From those two clues, it’s clear that the Poynter Institute got exactly what it was looking for.  It just got caught, like the Ezra Klein’s JournoList of a few short years ago.

Do we have, though, any reason to believe the list actually has been scrapped? Or is it merely being better hidden? Like that JournoList. This is, after all, a long-established member of the NLMSM.  The Managing Editor of Poynter, Barbara Allen, had this about that in her statement:

[W]e are removing this unreliable sites list until we are able to provide our audience a more consistent and rigorous set of criteria. The list was intended to be a starting place for readers and journalists to learn more about the veracity of websites that purported to offer news; it was not intended to be definitive or all encompassing

In other words, they’ll be back with a more effectively disguised version of their attempt at censorship, a censorship goal made plain by her next sentence. A starting place for readers and journalists to learn more about the veracity of websites, indeed. A “starting place” written by journalists and JournoList members who will define for us “veracity,” because we’re too stupid to recognize it on our own.

And not intended to be definitive….  Yewbetcha.

Censorship

The Wall Street Journal opined the other day on the New York Yankees and the Philadelphia Flyers banning Kate Smith and her rendition of God Bless America from the opening of their home games.  The WSJ takes the position that this is overwrought concern for perfection in today’s persons, demanding even perfection of their past.  Smith was, as we all are, and the WSJ notes, a person of her time. The WSJ went on:

Smith’s fate suggests the dominant impulse of our era is in fact to censor—and that those rifling through the histories of people long dead for evidence to destroy their reputations are progressive Puritans, seeking to suppress or cover up anything they object to.

I’m not so sanguine.  The Yankees and Flyers aren’t censoring Kate Smith for her early last century-era songs that very few of us knew about, or remembered—and some of which were satirical, not straight up. No, they’re showing their Liberal bona fides by censoring a song that glorifies America.

A Few Impertinent Questions about Hate Speech

One of the things French President Emmanuel Macron has proposed for strengthening of the European Union’s governance—the EU’s Government—is

enhanced protection against hate speech

In particular, in his op-ed For European renewal [emphasis Macron’s]

creating a European Agency for the Protection of Democracies, which will provide each Member State with European experts…European rules banish all incitements to hate and violence from the Internet

This is to be done under the guise of

respect for the individual is the bedrock of our civilisation of dignity.

My questions aren’t specific to Macron, though, or to the EU—they’re general in their application.

How is it respect for the individual that Government tells him he’s too mind-numblingly stupid to decide for himself to what speech he should attend and what speech he should ignore, to what speech he should provide answer—and how? To tell him he’s too cowardly to respond coherently and that Government must…protect…him?

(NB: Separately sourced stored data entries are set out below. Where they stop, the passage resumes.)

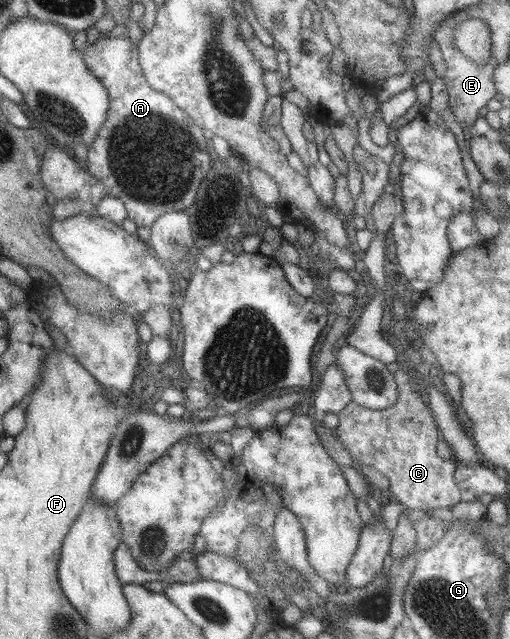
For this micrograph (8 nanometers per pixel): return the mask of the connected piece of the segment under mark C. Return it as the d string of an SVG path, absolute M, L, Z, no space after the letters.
M406 368L398 369L396 382L402 387L402 397L395 405L387 409L367 409L352 401L351 404L338 415L339 425L336 434L339 440L348 448L348 451L356 459L357 465L368 465L374 467L389 478L393 499L402 502L408 509L422 509L430 513L439 507L448 507L462 500L459 485L455 480L455 460L445 460L438 454L438 443L440 443L440 428L435 415L420 392L412 388L412 380Z

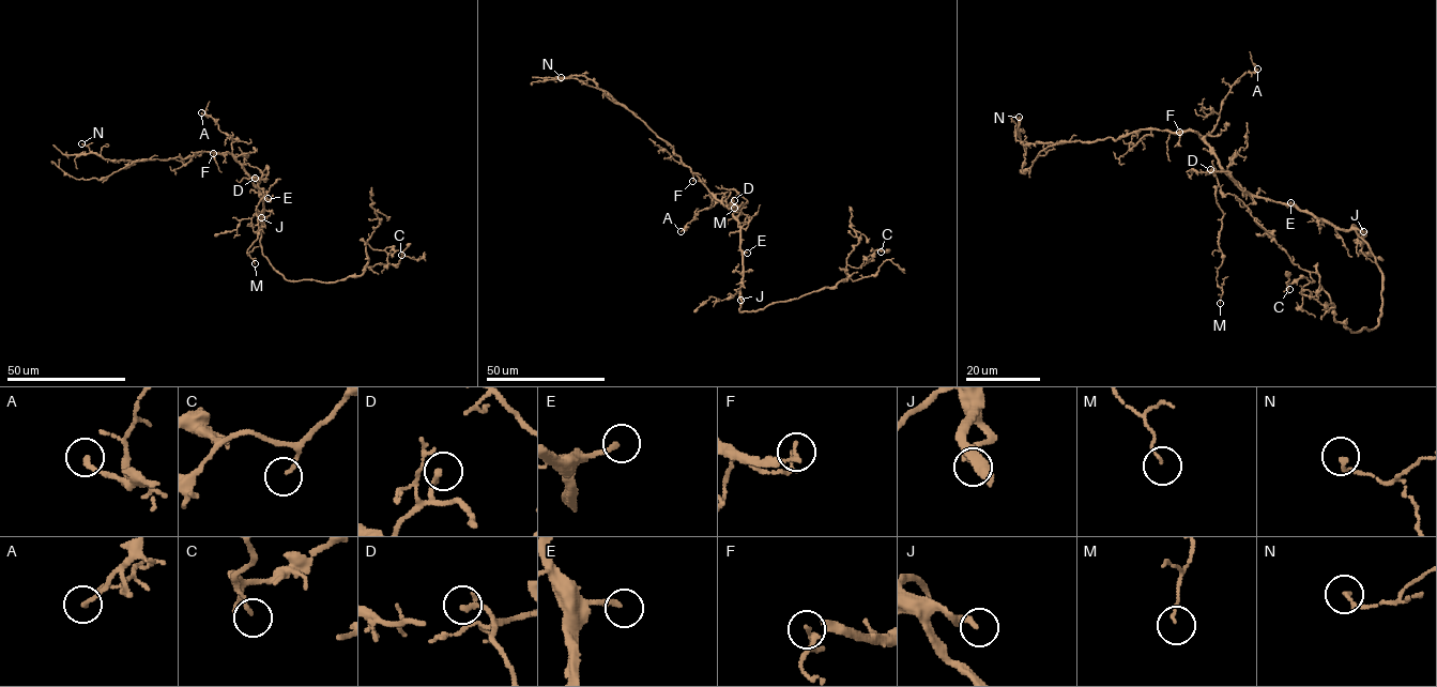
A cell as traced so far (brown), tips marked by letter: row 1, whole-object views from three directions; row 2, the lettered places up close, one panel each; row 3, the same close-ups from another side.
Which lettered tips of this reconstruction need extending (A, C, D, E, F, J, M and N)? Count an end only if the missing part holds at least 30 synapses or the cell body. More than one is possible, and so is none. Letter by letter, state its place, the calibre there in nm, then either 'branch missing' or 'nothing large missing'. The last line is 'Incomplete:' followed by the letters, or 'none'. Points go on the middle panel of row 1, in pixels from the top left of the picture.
A: place (681, 231); calibre 180 nm; nothing large missing
C: place (881, 252); calibre 120 nm; nothing large missing
D: place (734, 200); calibre 200 nm; nothing large missing
E: place (747, 253); calibre 190 nm; branch missing
F: place (692, 181); calibre 110 nm; nothing large missing
J: place (740, 300); calibre 240 nm; branch missing
M: place (734, 208); calibre 80 nm; nothing large missing
N: place (561, 77); calibre 150 nm; nothing large missing
Incomplete: E, J

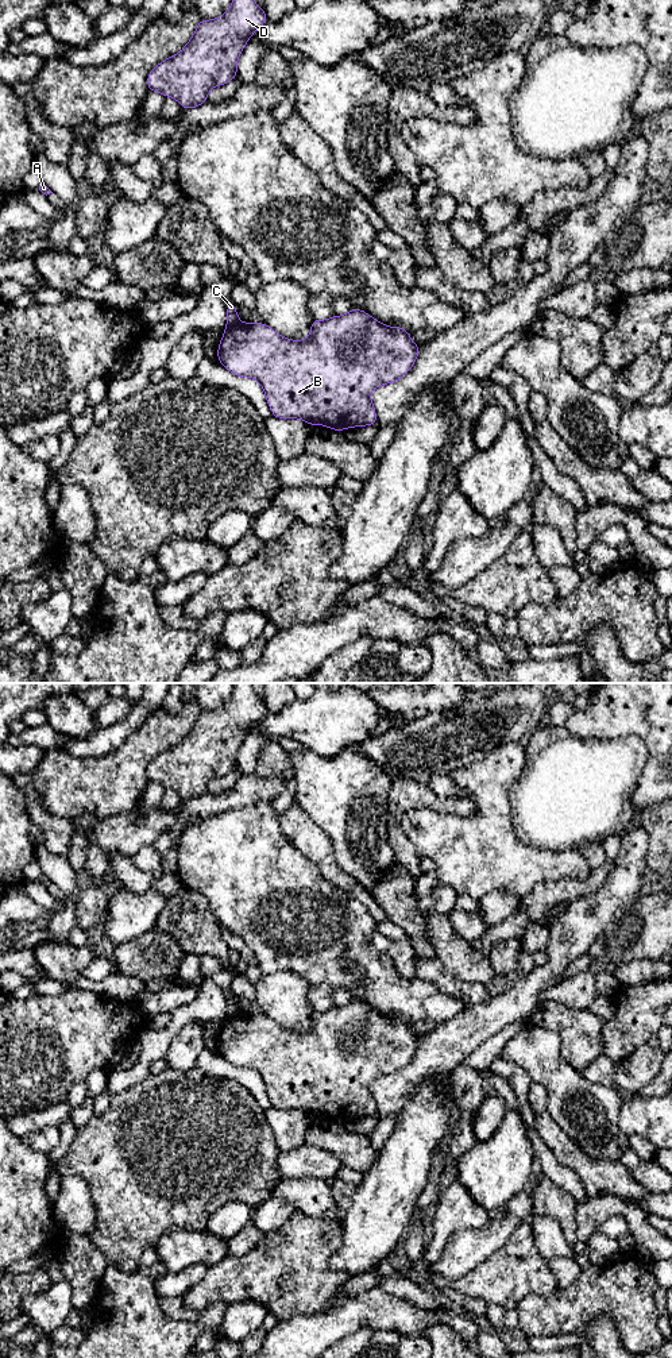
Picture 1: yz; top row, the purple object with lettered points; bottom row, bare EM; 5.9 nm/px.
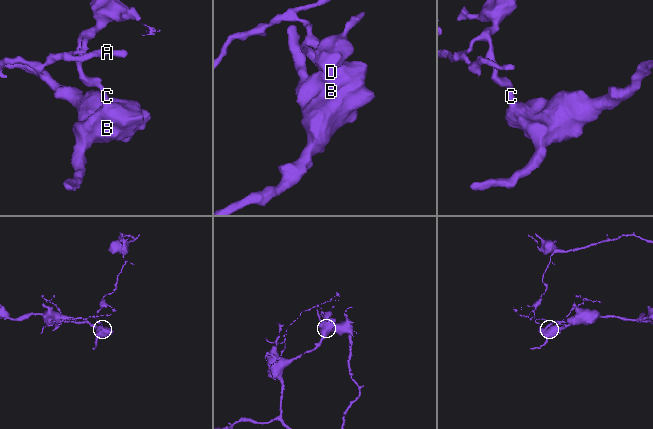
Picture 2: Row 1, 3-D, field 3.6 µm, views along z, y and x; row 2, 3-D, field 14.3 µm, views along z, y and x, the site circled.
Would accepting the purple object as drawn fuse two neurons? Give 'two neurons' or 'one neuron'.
two neurons

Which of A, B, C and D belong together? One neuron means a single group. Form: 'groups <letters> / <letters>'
groups A C D / B

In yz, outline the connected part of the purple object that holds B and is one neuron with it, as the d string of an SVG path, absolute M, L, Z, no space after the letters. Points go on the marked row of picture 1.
M358 308L327 320L313 319L310 328L306 339L291 340L264 323L237 323L224 331L217 359L232 374L255 378L260 383L273 417L300 418L309 425L324 425L332 431L375 425L376 410L371 401L371 391L379 385L397 382L409 373L421 348L403 327L385 325Z

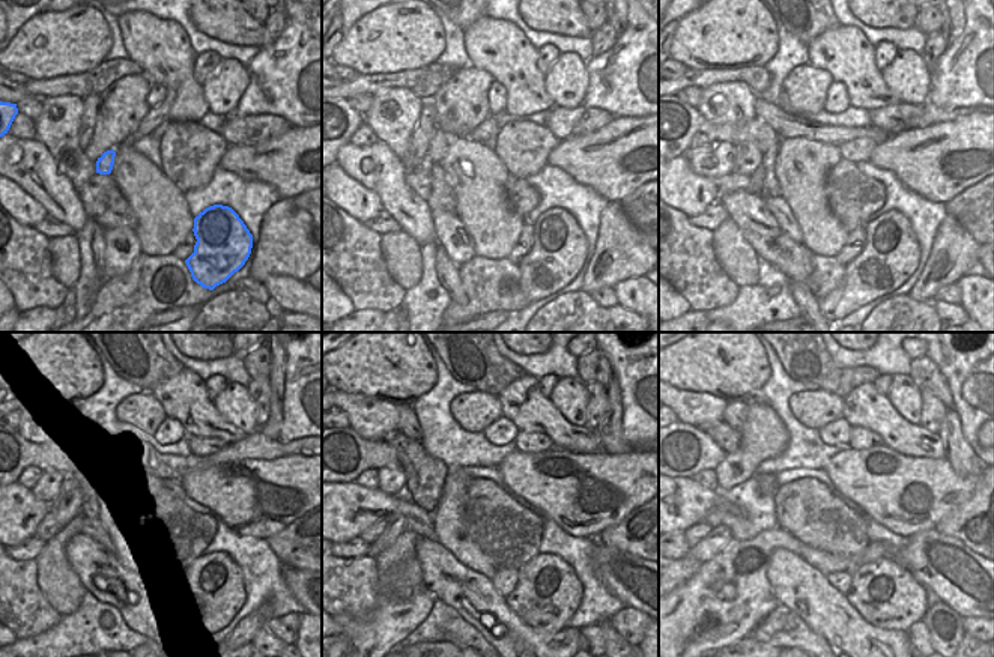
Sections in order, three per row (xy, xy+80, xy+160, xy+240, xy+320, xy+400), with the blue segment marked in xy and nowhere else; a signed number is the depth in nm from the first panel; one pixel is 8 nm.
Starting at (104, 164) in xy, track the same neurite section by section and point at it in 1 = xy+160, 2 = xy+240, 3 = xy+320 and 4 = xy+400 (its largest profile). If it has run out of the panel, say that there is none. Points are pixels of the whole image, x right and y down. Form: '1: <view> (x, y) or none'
1: xy+160 (689, 122)
2: xy+240 (15, 454)
3: xy+320 (352, 454)
4: xy+400 (689, 450)

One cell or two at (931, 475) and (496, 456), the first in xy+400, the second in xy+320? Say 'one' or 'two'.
two

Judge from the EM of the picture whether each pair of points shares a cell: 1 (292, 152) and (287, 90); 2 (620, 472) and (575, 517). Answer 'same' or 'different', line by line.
1: different
2: same

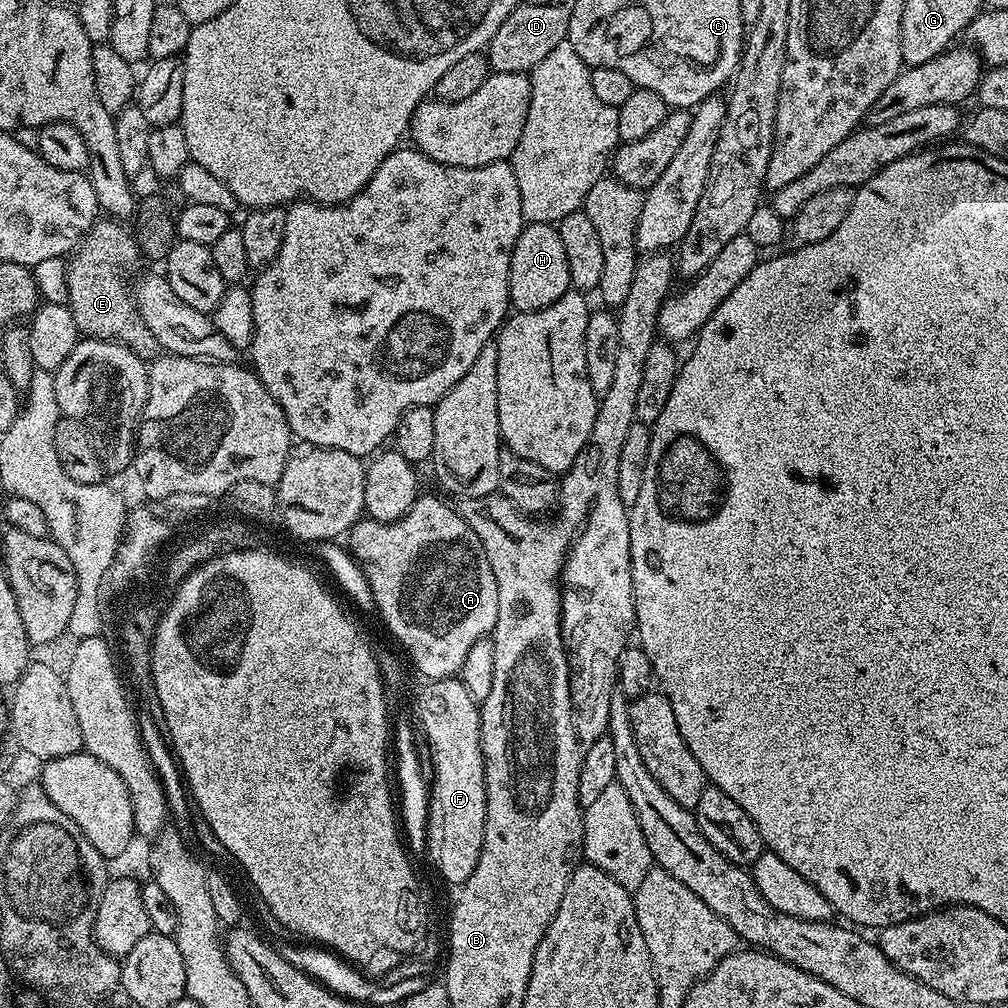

How long will it be, do you think, before Government decides that speech that counters hate speech—Louis Brandeis’ instruction—is itself hate speech, thereby allowing the original to stand unchallenged?

When will we recognize that Government’s enforced silence is not, cannot be, the answer to “hate speech?”

When will we recognize that the enforced silence of Macron’s proposal is itself hate speech?